Metaverse menjadi salah satu kata yang paling ramai dibicarakan di tahun 2021. Kata ini menjadi ramai setelah CEO Facebook, Mark Zuckerberg mengumumkan akan mengubah nama perusahaannya menjadi Meta Platforms Inc. atau yang disingkat menjadi Meta. Perubahan nama ini menggambarkan ambisi Facebook dalam mengembangkan produk mereka melampaui media sosial, yaitu dunia virtual.
Istilah Metaverse muncul pertama kali dalam novel fiksi sains berjudul Snow Crash yang ditulis oleh Neal Stephenson pada tahun 1992. Dalam novel ini, Metaverse digunakan untuk menggambarkan sebuah dunia virtual di mana para penggunanya bisa berinteraksi satu sama lain menggunakan avatar. Konsep ini pun pernah beberapa kali muncul dalam budaya pop, seperti film The Matrix dan Ready Player One.

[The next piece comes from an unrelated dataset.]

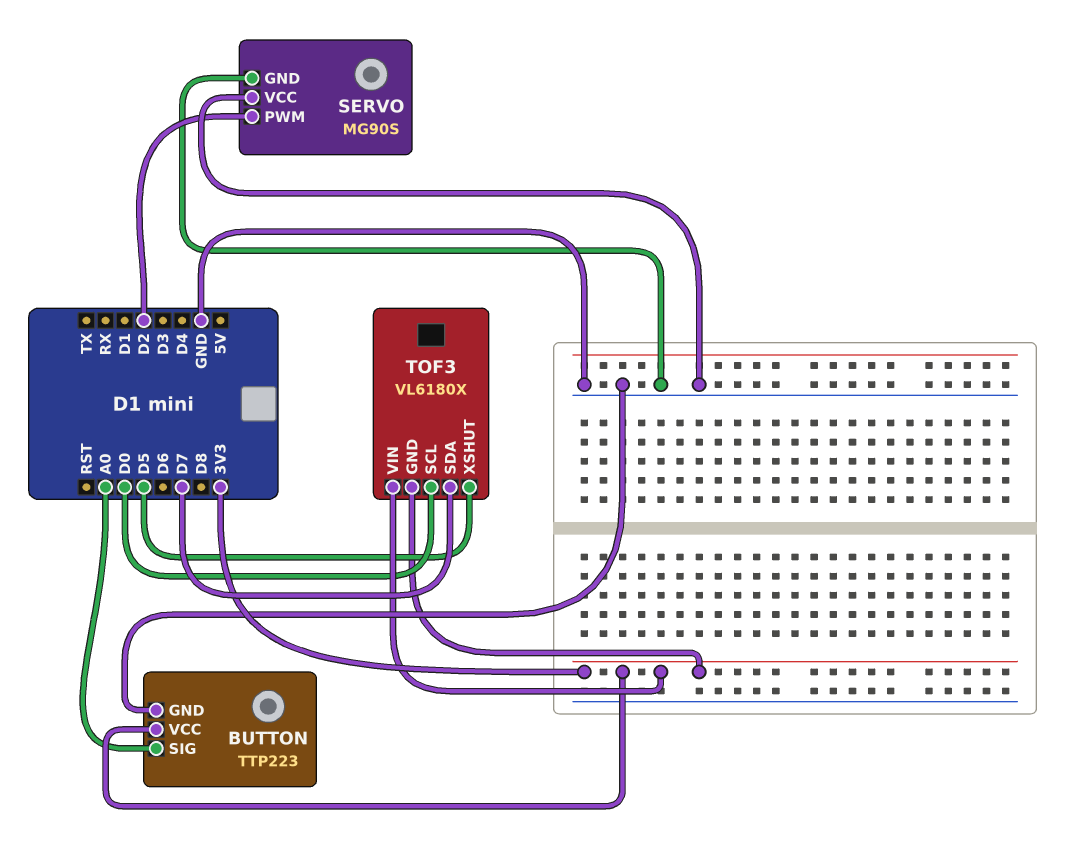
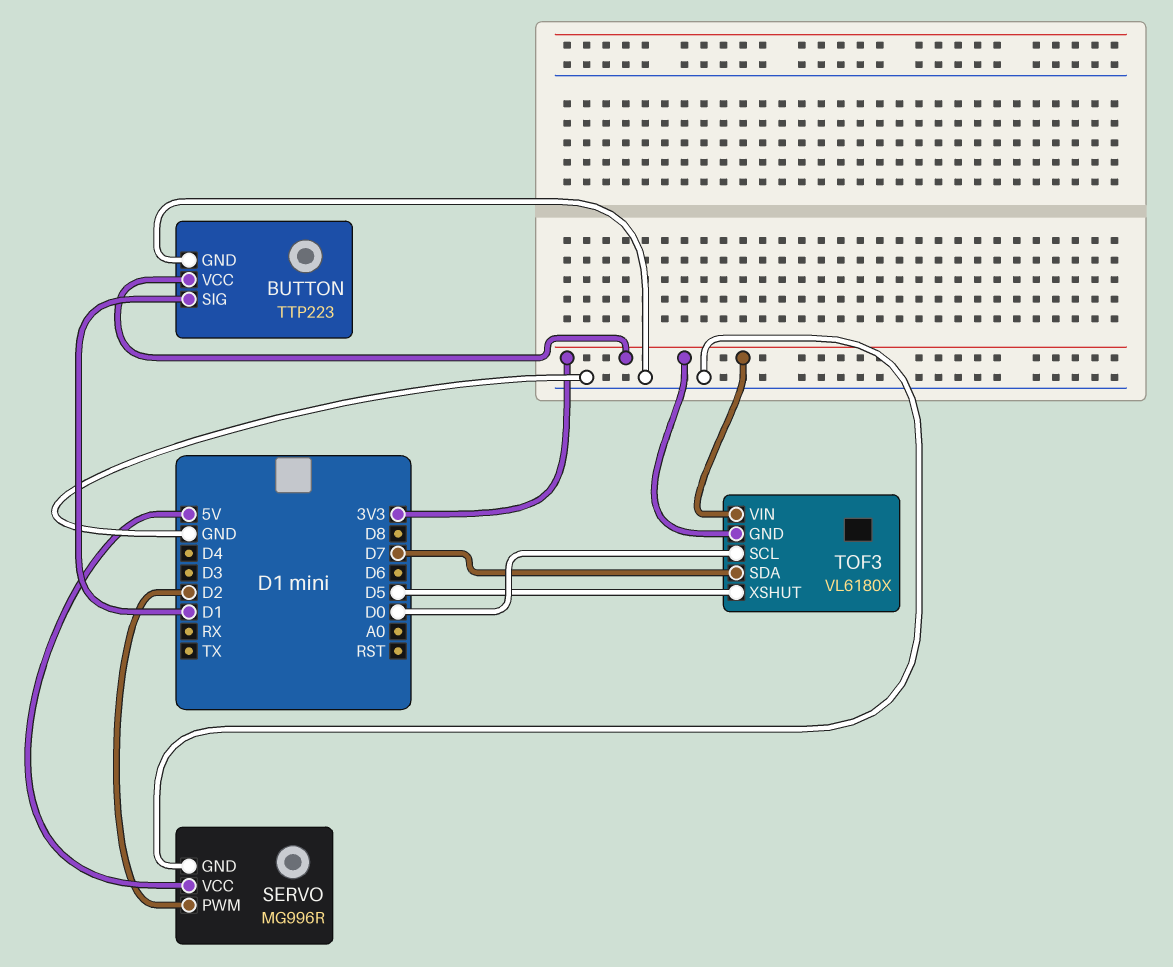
BUTTON pin SIG: A0 -> D1
SERVO: MG90S -> MG996R
SERVO pin VCC: GND -> 5V

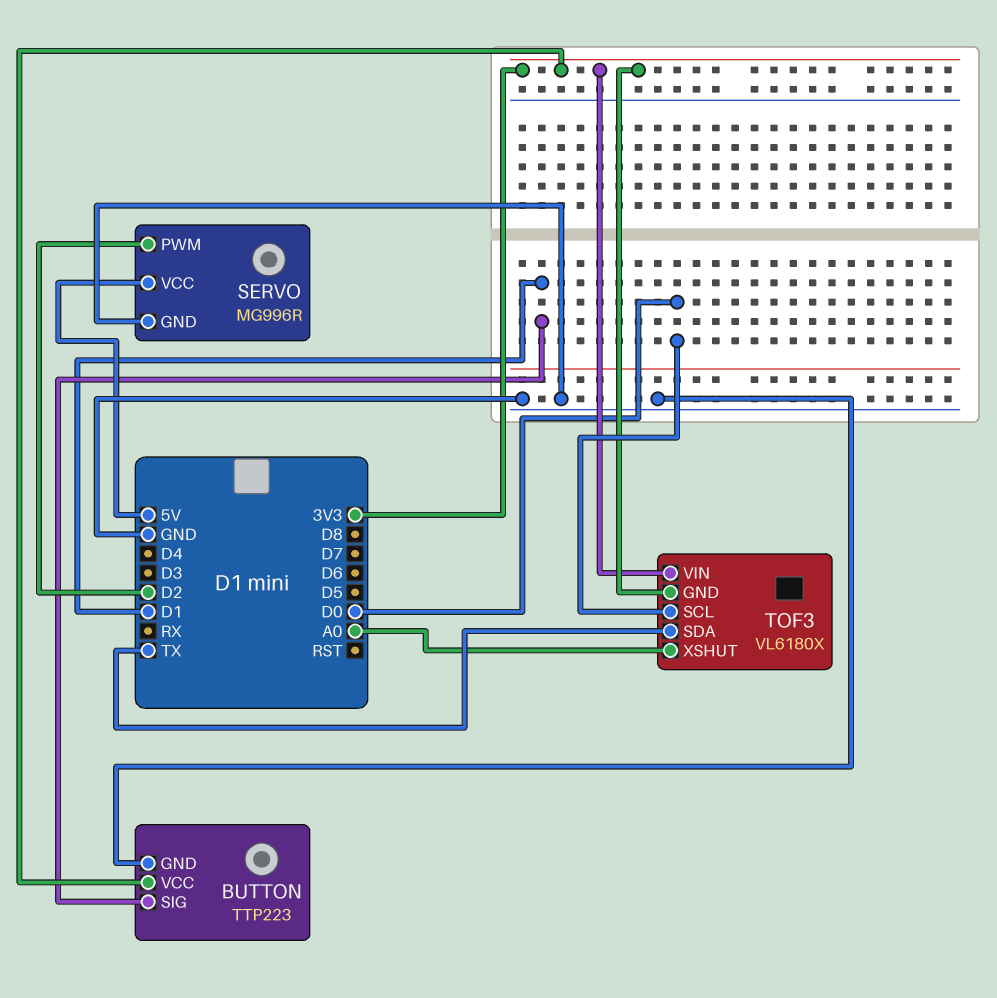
TOF3 pin SDA: D7 -> TX
TOF3 pin XSHUT: D5 -> A0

Dalam wawancara dengan The Verge, Zuckerberg menjelaskan bahwa Metaverse adalah sebuah dunia virtual di mana pengguna bisa melakukan berbagai kegiatan mulai dari bermain gim, menikmati konser, bekerja, dan berinteraksi satu sama lain dalam satu ruang virtual yang sama. Sehingga, metaverse sendiri tidak bersifat eksklusif untuk satu perusahaan saja, perusahaan-perusahaan lain dengan berbagai jasa mereka juga bisa menjadi bagian dalam dunia virtual ini.
Singkatnya, Metaverse membuat internet menjadi tiga dimensi. Misalnya, bisa saja di masa depan kita berkomunikasi tidak lagi menggunakan video call, tapi juga menggunakan hologram. Namun Zuckerberg juga mengatakan, banyak orang mengira Metaverse hanya berupa berbentuk virtual reality dan augmented reality. Padahal nantinya Metaverse ini juga bisa diakses melalui komputer, perangkat seluler, atau konsol permainan.
Apa yang ingin dicapai oleh Zuckerberg terkesan sangat futuristik dan melampaui realita yang kita hidupi sekarang. Namun dalam IEEE Spectrum, jurnalis teknologi Matthew S. Smith mengatakan bahwa ide yang ditawarkan Meta sebenarnya tidak benar-benar baru. Apa yang didemonstrasikan oleh Zuckerberg, menurutnya, hanya menyerupai virtual reality hangout. Konsep ini tak jauh berbeda dari ide yang ditawarkan oleh beberapa perusahaan virtual reality selama beberapa tahun terakhir, dan bisa dibeli dengan harga yang lebih murah.
Di samping itu, bukankah kita sudah hidup di dunia virtual sejak kita memasuki era revolusi digital? Apa yang ditawarkan Meta sebenarnya bisa dikatakan sebagai perluasan dari internet yang kita gunakan sekarang. Hanya saja, sifatnya lebih immersive karena berbentuk 3D. Semenjak ponsel pintar ditemukan dan media sosial telah menjadi ruang publik baru, keseharian kita telah dihabiskan dalam dunia digital. Janji-janji yang ditawarkan oleh Metaverse nampak gemilang dan revolusioner. Tapi, akankah demikian? Kita tunggu saja nanti.